═════ DATA SHOWN ═════

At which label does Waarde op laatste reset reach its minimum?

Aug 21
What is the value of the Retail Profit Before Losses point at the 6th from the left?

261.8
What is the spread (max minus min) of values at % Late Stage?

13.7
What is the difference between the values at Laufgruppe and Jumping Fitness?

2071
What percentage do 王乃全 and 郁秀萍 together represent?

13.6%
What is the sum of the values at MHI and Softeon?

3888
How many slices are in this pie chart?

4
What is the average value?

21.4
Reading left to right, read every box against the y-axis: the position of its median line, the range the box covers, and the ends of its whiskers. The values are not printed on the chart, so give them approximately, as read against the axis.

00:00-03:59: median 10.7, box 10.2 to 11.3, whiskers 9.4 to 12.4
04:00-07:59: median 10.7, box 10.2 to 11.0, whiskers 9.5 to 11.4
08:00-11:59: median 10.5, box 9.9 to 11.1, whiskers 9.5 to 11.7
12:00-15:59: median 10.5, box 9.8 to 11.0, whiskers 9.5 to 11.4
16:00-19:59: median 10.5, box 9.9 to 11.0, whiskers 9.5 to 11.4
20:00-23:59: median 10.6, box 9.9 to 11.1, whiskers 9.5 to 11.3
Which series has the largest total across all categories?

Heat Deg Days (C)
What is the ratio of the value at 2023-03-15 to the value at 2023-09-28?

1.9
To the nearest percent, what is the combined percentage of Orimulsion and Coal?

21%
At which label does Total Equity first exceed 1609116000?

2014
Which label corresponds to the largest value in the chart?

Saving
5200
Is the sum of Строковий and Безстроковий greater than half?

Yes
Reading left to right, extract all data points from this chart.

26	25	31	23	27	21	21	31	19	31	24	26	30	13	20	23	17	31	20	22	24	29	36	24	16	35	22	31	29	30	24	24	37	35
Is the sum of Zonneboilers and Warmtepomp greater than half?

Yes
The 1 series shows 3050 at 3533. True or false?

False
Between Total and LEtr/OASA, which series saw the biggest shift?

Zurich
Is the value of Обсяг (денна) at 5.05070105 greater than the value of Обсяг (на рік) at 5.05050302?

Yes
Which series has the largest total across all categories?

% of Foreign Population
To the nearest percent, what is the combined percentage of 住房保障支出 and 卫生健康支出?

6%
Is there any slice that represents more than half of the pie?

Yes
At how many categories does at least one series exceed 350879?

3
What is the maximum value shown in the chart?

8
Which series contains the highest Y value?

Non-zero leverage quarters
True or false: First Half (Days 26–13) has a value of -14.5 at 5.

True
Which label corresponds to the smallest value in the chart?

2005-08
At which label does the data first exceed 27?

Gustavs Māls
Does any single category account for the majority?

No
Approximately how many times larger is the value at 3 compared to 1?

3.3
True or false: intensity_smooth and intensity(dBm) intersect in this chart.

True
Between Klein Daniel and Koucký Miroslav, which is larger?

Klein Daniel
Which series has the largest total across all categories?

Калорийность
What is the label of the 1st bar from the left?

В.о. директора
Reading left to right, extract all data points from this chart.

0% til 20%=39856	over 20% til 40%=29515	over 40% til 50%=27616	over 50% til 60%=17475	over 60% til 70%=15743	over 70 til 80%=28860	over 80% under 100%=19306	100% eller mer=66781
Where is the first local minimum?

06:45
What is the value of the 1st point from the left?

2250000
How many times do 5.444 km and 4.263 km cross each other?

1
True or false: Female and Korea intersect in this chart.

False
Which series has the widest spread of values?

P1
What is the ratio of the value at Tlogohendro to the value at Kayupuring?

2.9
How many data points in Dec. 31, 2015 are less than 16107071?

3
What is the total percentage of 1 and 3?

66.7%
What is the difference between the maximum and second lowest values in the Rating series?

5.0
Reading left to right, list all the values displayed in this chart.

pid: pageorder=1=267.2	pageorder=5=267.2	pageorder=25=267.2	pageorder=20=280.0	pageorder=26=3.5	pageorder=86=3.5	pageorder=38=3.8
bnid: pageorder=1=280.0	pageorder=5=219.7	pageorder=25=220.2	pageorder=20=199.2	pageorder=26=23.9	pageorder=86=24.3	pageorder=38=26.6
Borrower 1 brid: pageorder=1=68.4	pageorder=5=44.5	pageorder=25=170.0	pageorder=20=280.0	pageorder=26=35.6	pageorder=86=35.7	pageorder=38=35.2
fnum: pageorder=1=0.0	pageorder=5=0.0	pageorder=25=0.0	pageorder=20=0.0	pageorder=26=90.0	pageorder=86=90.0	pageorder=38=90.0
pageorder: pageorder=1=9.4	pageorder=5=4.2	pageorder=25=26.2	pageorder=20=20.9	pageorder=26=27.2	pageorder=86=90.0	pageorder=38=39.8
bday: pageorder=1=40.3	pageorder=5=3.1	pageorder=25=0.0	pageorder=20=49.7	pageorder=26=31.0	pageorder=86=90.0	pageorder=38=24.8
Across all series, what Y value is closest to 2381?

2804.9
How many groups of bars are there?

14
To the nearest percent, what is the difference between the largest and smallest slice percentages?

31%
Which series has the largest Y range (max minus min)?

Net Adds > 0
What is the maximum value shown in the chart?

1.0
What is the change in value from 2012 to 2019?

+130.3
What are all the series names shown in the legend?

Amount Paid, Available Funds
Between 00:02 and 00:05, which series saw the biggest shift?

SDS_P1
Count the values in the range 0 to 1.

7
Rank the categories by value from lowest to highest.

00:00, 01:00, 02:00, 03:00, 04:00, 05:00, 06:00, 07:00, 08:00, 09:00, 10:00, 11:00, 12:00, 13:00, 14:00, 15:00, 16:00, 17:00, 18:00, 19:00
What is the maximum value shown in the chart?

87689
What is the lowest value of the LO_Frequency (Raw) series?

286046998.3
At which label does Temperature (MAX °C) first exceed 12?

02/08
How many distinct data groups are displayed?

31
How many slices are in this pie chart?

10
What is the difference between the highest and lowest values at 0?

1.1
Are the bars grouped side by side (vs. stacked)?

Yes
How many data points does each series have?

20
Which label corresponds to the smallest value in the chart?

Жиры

═════

TASK TO CARRY OUT: Write the lines of all the records above as a numbered list, omitting the blank lines.

SOLUTION FOR THIS PROBLEM:
1. At which label does Waarde op laatste reset reach its minimum?
2. Aug 21
3. What is the value of the Retail Profit Before Losses point at the 6th from the left?
4. 261.8
5. What is the spread (max minus min) of values at % Late Stage?
6. 13.7
7. What is the difference between the values at Laufgruppe and Jumping Fitness?
8. 2071
9. What percentage do 王乃全 and 郁秀萍 together represent?
10. 13.6%
11. What is the sum of the values at MHI and Softeon?
12. 3888
13. How many slices are in this pie chart?
14. 4
15. What is the average value?
16. 21.4
17. Reading left to right, read every box against the y-axis: the position of its median line, the range the box covers, and the ends of its whiskers. The values are not printed on the chart, so give them approximately, as read against the axis.
18. 00:00-03:59: median 10.7, box 10.2 to 11.3, whiskers 9.4 to 12.4
19. 04:00-07:59: median 10.7, box 10.2 to 11.0, whiskers 9.5 to 11.4
20. 08:00-11:59: median 10.5, box 9.9 to 11.1, whiskers 9.5 to 11.7
21. 12:00-15:59: median 10.5, box 9.8 to 11.0, whiskers 9.5 to 11.4
22. 16:00-19:59: median 10.5, box 9.9 to 11.0, whiskers 9.5 to 11.4
23. 20:00-23:59: median 10.6, box 9.9 to 11.1, whiskers 9.5 to 11.3
24. Which series has the largest total across all categories?
25. Heat Deg Days (C)
26. What is the ratio of the value at 2023-03-15 to the value at 2023-09-28?
27. 1.9
28. To the nearest percent, what is the combined percentage of Orimulsion and Coal?
29. 21%
30. At which label does Total Equity first exceed 1609116000?
31. 2014
32. Which label corresponds to the largest value in the chart?
33. Saving
34. 5200
35. Is the sum of Строковий and Безстроковий greater than half?
36. Yes
37. Reading left to right, extract all data points from this chart.
38. 26	25	31	23	27	21	21	31	19	31	24	26	30	13	20	23	17	31	20	22	24	29	36	24	16	35	22	31	29	30	24	24	37	35
39. Is the sum of Zonneboilers and Warmtepomp greater than half?
40. Yes
41. The 1 series shows 3050 at 3533. True or false?
42. False
43. Between Total and LEtr/OASA, which series saw the biggest shift?
44. Zurich
45. Is the value of Обсяг (денна) at 5.05070105 greater than the value of Обсяг (на рік) at 5.05050302?
46. Yes
47. Which series has the largest total across all categories?
48. % of Foreign Population
49. To the nearest percent, what is the combined percentage of 住房保障支出 and 卫生健康支出?
50. 6%
51. Is there any slice that represents more than half of the pie?
52. Yes
53. At how many categories does at least one series exceed 350879?
54. 3
55. What is the maximum value shown in the chart?
56. 8
57. Which series contains the highest Y value?
58. Non-zero leverage quarters
59. True or false: First Half (Days 26–13) has a value of -14.5 at 5.
60. True
61. Which label corresponds to the smallest value in the chart?
62. 2005-08
63. At which label does the data first exceed 27?
64. Gustavs Māls
65. Does any single category account for the majority?
66. No
67. Approximately how many times larger is the value at 3 compared to 1?
68. 3.3
69. True or false: intensity_smooth and intensity(dBm) intersect in this chart.
70. True
71. Between Klein Daniel and Koucký Miroslav, which is larger?
72. Klein Daniel
73. Which series has the largest total across all categories?
74. Калорийность
75. What is the label of the 1st bar from the left?
76. В.о. директора
77. Reading left to right, extract all data points from this chart.
78. 0% til 20%=39856	over 20% til 40%=29515	over 40% til 50%=27616	over 50% til 60%=17475	over 60% til 70%=15743	over 70 til 80%=28860	over 80% under 100%=19306	100% eller mer=66781
79. Where is the first local minimum?
80. 06:45
81. What is the value of the 1st point from the left?
82. 2250000
83. How many times do 5.444 km and 4.263 km cross each other?
84. 1
85. True or false: Female and Korea intersect in this chart.
86. False
87. Which series has the widest spread of values?
88. P1
89. What is the ratio of the value at Tlogohendro to the value at Kayupuring?
90. 2.9
91. How many data points in Dec. 31, 2015 are less than 16107071?
92. 3
93. What is the total percentage of 1 and 3?
94. 66.7%
95. What is the difference between the maximum and second lowest values in the Rating series?
96. 5.0
97. Reading left to right, list all the values displayed in this chart.
98. pid: pageorder=1=267.2	pageorder=5=267.2	pageorder=25=267.2	pageorder=20=280.0	pageorder=26=3.5	pageorder=86=3.5	pageorder=38=3.8
99. bnid: pageorder=1=280.0	pageorder=5=219.7	pageorder=25=220.2	pageorder=20=199.2	pageorder=26=23.9	pageorder=86=24.3	pageorder=38=26.6
100. Borrower 1 brid: pageorder=1=68.4	pageorder=5=44.5	pageorder=25=170.0	pageorder=20=280.0	pageorder=26=35.6	pageorder=86=35.7	pageorder=38=35.2
101. fnum: pageorder=1=0.0	pageorder=5=0.0	pageorder=25=0.0	pageorder=20=0.0	pageorder=26=90.0	pageorder=86=90.0	pageorder=38=90.0
102. pageorder: pageorder=1=9.4	pageorder=5=4.2	pageorder=25=26.2	pageorder=20=20.9	pageorder=26=27.2	pageorder=86=90.0	pageorder=38=39.8
103. bday: pageorder=1=40.3	pageorder=5=3.1	pageorder=25=0.0	pageorder=20=49.7	pageorder=26=31.0	pageorder=86=90.0	pageorder=38=24.8
104. Across all series, what Y value is closest to 2381?
105. 2804.9
106. How many groups of bars are there?
107. 14
108. To the nearest percent, what is the difference between the largest and smallest slice percentages?
109. 31%
110. Which series has the largest Y range (max minus min)?
111. Net Adds > 0
112. What is the maximum value shown in the chart?
113. 1.0
114. What is the change in value from 2012 to 2019?
115. +130.3
116. What are all the series names shown in the legend?
117. Amount Paid, Available Funds
118. Between 00:02 and 00:05, which series saw the biggest shift?
119. SDS_P1
120. Count the values in the range 0 to 1.
121. 7
122. Rank the categories by value from lowest to highest.
123. 00:00, 01:00, 02:00, 03:00, 04:00, 05:00, 06:00, 07:00, 08:00, 09:00, 10:00, 11:00, 12:00, 13:00, 14:00, 15:00, 16:00, 17:00, 18:00, 19:00
124. What is the maximum value shown in the chart?
125. 87689
126. What is the lowest value of the LO_Frequency (Raw) series?
127. 286046998.3
128. At which label does Temperature (MAX °C) first exceed 12?
129. 02/08
130. How many distinct data groups are displayed?
131. 31
132. How many slices are in this pie chart?
133. 10
134. What is the difference between the highest and lowest values at 0?
135. 1.1
136. Are the bars grouped side by side (vs. stacked)?
137. Yes
138. How many data points does each series have?
139. 20
140. Which label corresponds to the smallest value in the chart?
141. Жиры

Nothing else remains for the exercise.